Wednesday, April 06, 2005

Be back before dawn.

I had a particularly unsettling dream last night; I got a phone call from a relative and for an hour I sat there just listening to them cry. I couldn't see them or help them and I couldn't even be sure they were really there.

SO glad to be out of that dream cloud, although it left me with a funny feeling and I have been all interpret-y ever since. The thing is there have been a few folk who I have felt the need to comfort recently and mostly I have had to do this through some kind of electronic intermediary device, thus making my efforts rather remote.

So anyway, that got my day off to a chirpy start and a day that was supposed to be filled with essay writing turned into a day filled with feeling out of sorts and pouty.

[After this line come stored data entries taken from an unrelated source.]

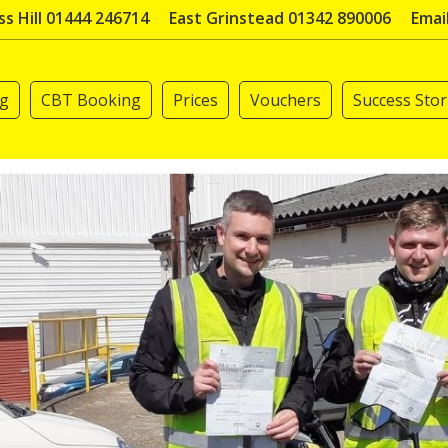
s Hill 01444 246714
East Grinstead 01342 890006
Emai
ng
CBT Booking
Prices
Vouchers
Success Stor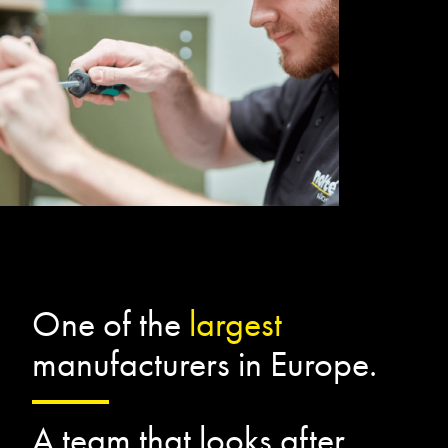
One of the
largest
manufacturers in Europe.
A team that looks after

On the plus side the Super hero Barbies I bought from ebay turned up and this cheered me enormously. It's heartwarming really, the fact that such utterly useless (although extremely cute) items have the power to disctract me so pleasantly. Briefly I suspect but nevermind.

Tuesday, April 05, 2005

Trust me, I know what I'm doing.

I can't deny that the here and now strikes me as a time lacking in originality. For example, I can barely think without quoting from The Simpsons. So, to celebrate the fact that all my thinking has been done for me; I give life to my very own Blog. Where, when I have nothing to say, I can always turn to Homer, Spongebob or Buffy for a helping hand.